Ms. Butts said Josh didn't know how to swim when he went out on a raft on Bird Lake. He fell off the raft and as he struggled, no one could save him.

“Josh got out too far, but his friends were back up on land and by the time they got to Josh, it was too late,” she said.

He was a student at Toledo Accelerated Academy, a charter school, and was active in sports, enjoyed drawing and working on computers, and was a natural conversationalist.

Ms. Butts, who works in Toledo Lucas County Municipal Court, has one other child, an adult daughter.

She said African-Americans generally don't have as many opportunities to learn to swim as whites do and she believed she needed to take action.

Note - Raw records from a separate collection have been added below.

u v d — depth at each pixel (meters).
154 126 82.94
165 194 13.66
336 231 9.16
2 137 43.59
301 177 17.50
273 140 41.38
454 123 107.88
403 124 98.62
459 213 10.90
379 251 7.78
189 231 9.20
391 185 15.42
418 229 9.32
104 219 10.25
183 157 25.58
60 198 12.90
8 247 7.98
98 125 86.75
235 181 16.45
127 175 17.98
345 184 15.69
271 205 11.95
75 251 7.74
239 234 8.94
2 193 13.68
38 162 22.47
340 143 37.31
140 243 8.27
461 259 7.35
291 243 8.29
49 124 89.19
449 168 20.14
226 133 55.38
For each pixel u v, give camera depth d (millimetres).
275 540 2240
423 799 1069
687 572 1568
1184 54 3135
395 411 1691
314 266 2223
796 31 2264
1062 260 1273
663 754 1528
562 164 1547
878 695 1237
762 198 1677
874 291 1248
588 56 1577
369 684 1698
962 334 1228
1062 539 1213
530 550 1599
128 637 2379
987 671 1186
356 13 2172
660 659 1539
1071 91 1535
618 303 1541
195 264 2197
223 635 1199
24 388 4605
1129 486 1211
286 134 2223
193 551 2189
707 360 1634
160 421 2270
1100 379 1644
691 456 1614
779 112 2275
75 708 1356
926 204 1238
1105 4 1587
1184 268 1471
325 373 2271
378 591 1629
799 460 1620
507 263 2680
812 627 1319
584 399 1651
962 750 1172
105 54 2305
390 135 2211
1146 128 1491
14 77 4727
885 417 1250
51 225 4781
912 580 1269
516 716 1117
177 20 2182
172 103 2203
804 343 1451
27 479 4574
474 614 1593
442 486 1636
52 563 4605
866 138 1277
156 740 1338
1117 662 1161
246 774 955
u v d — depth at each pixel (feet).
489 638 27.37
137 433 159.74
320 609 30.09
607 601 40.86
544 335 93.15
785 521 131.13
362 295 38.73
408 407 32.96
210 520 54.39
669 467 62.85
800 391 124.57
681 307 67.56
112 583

“We drown and nobody does anything about it,” she said.

The lessons in the Josh Project are offered in four, half-hour sessions that occur over four-week periods at St. Francis de Sales High School.

Sanctioned through USA Swimming and the Greater Toledo Aquatic Club, they cost $10 per four-class session.

The youngest participants are 3 years old.

Children should learn how to swim, just as they learn how to prevent fires or how to cross the street, Ms. Butts said, calling swimming a “life skill.”

Her efforts have paid off with national exposure, including a feature story that first aired last night on HBO Real Sports with Bryant Gumbel. It was in a segment about teaching minority children how to swim.

She said the producers took her to Bird Lake this year to film the segment, which was difficult for her.

The episode will run five more times over the month on HBO.

But the experience brought her a form of closure.

“It was good for me to see the place where he took his last breath,” she said.

She's also confronting her own fear of the water, taking lessons through the project that she helped form. Each day that she's there to swim, she takes pride in what her son helped create.

“It's a healing thing to know that if it hadn't been for my Josh, they wouldn't be learning how to swim,” Ms. Butts said. “It won't bring my son back, but that's OK because nothing will bring him back. But he lives on through the Josh Project.”